> _Directions for this task_: Go through the material and copy every line in which "size" appears.

> _Material supplied_:
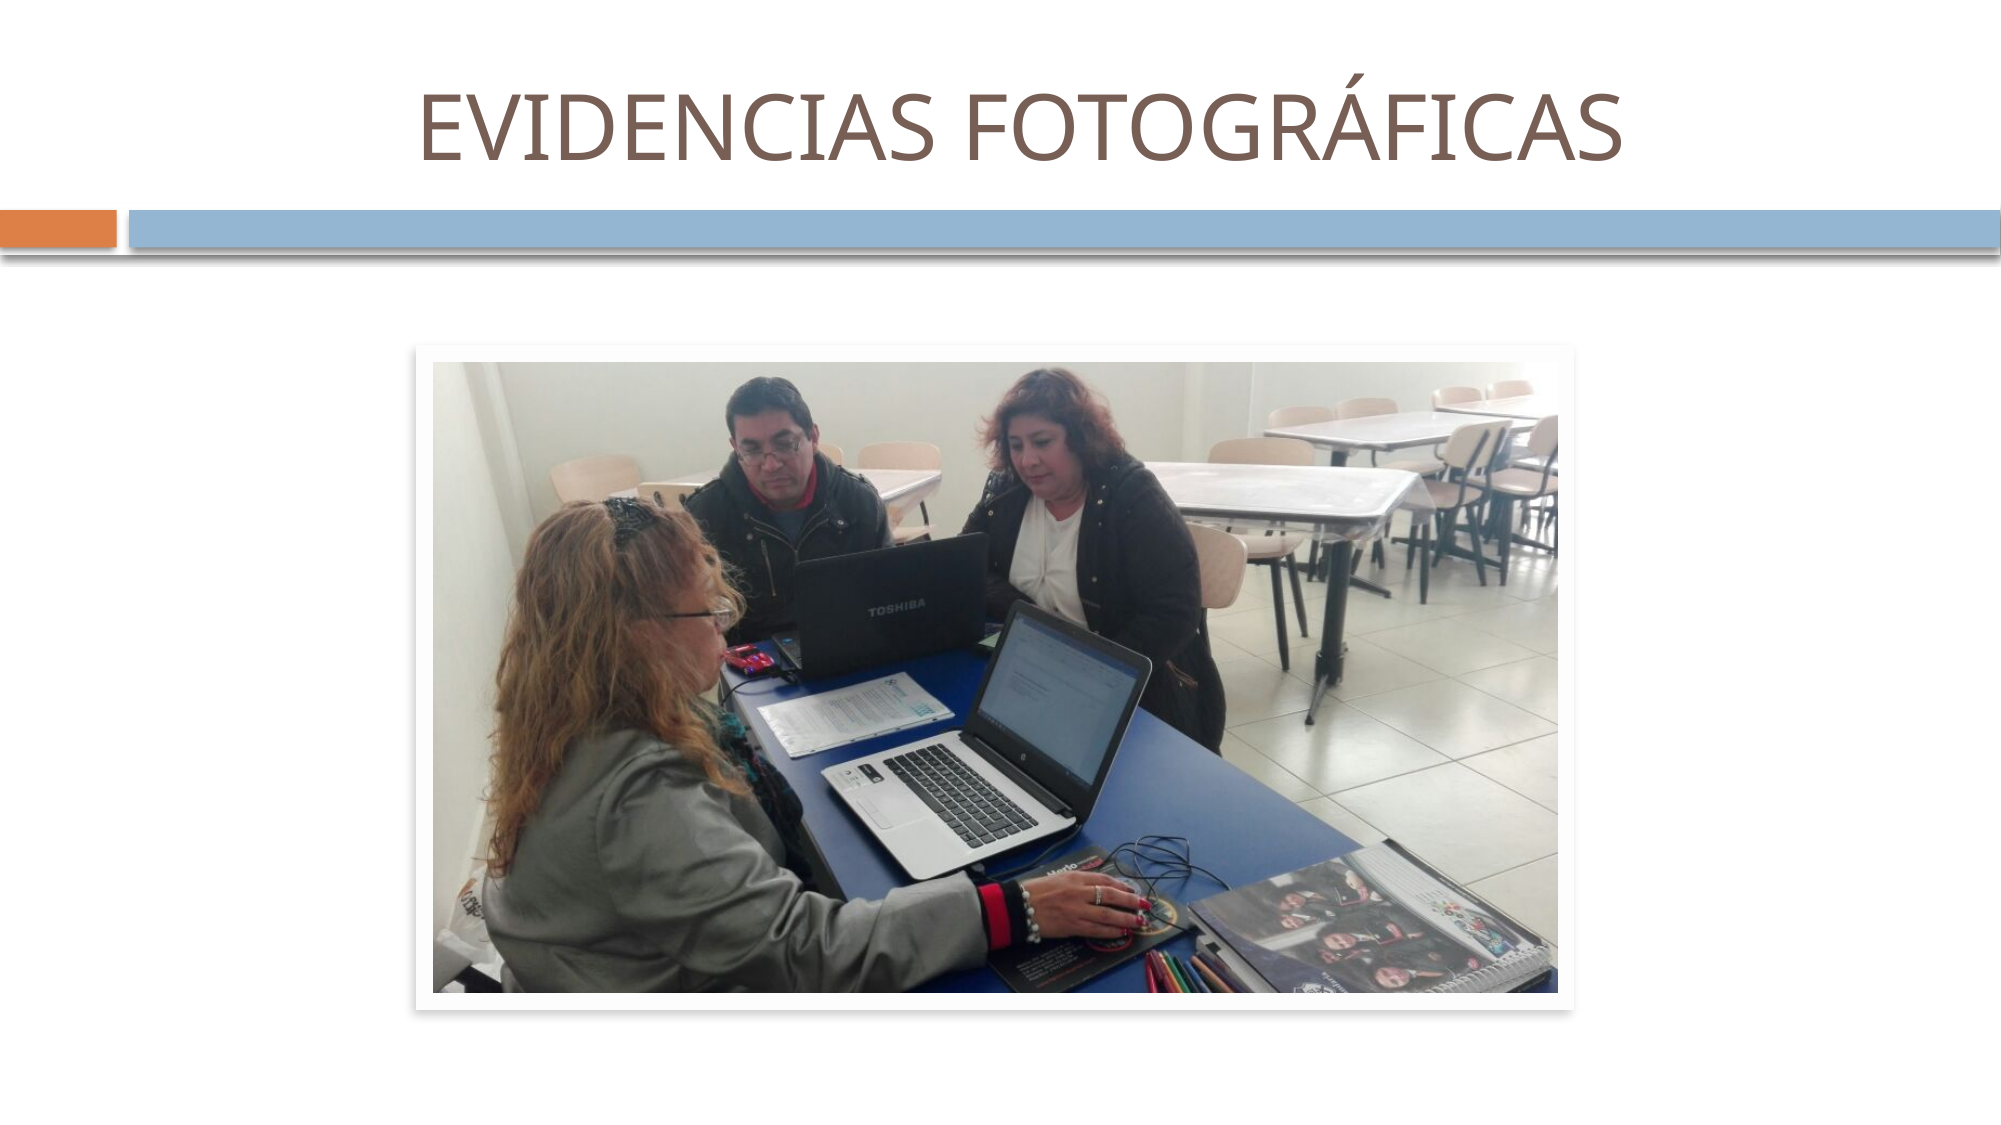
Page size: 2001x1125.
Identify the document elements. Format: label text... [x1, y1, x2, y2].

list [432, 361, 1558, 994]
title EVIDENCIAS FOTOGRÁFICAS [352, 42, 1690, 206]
--
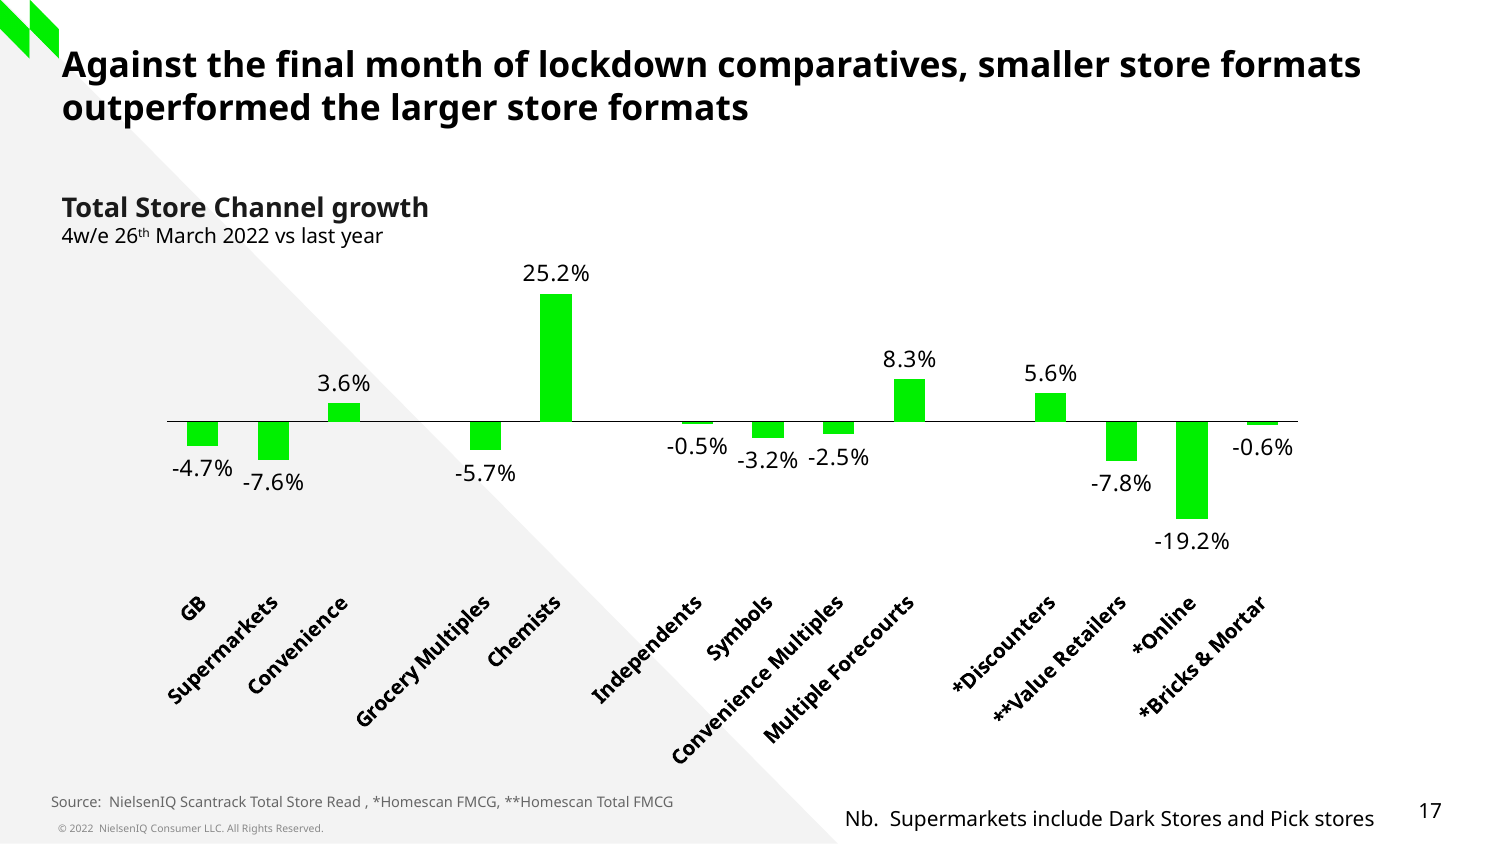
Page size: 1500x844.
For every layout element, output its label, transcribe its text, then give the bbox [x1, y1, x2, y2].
...
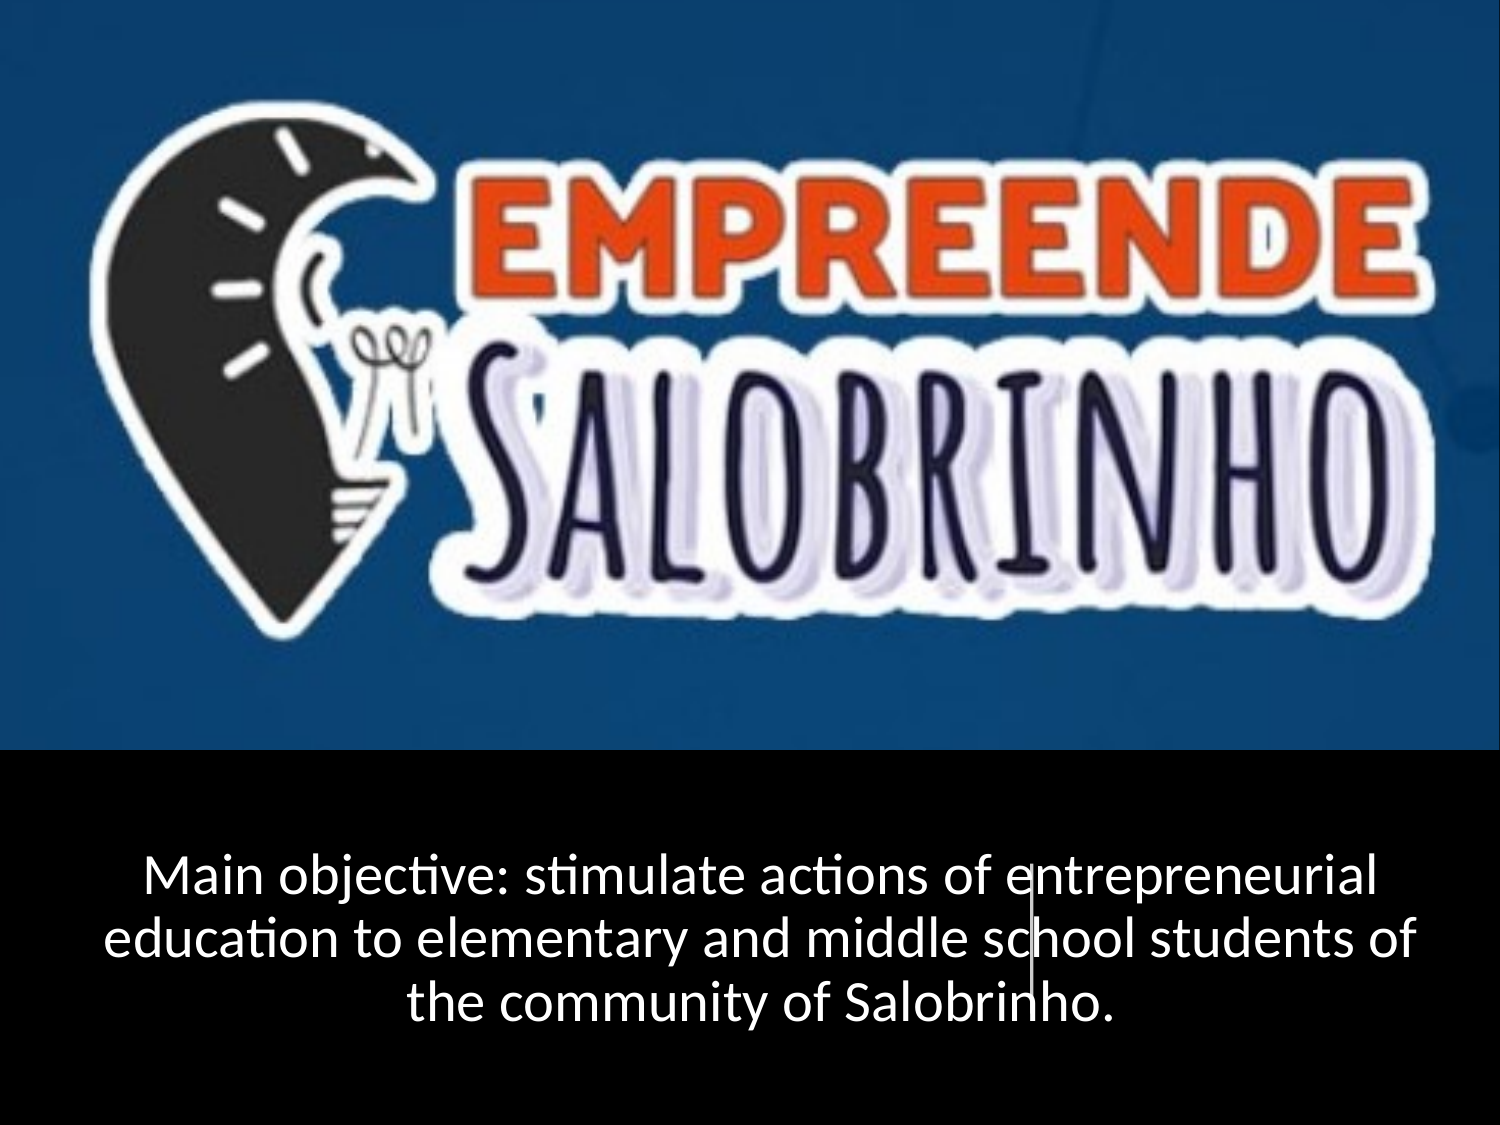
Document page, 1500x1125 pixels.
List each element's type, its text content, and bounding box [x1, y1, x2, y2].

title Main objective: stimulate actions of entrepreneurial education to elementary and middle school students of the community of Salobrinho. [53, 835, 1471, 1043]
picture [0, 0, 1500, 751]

> _Answer to this task_:
Page size: 2001x1125.
Page size: 1500x844.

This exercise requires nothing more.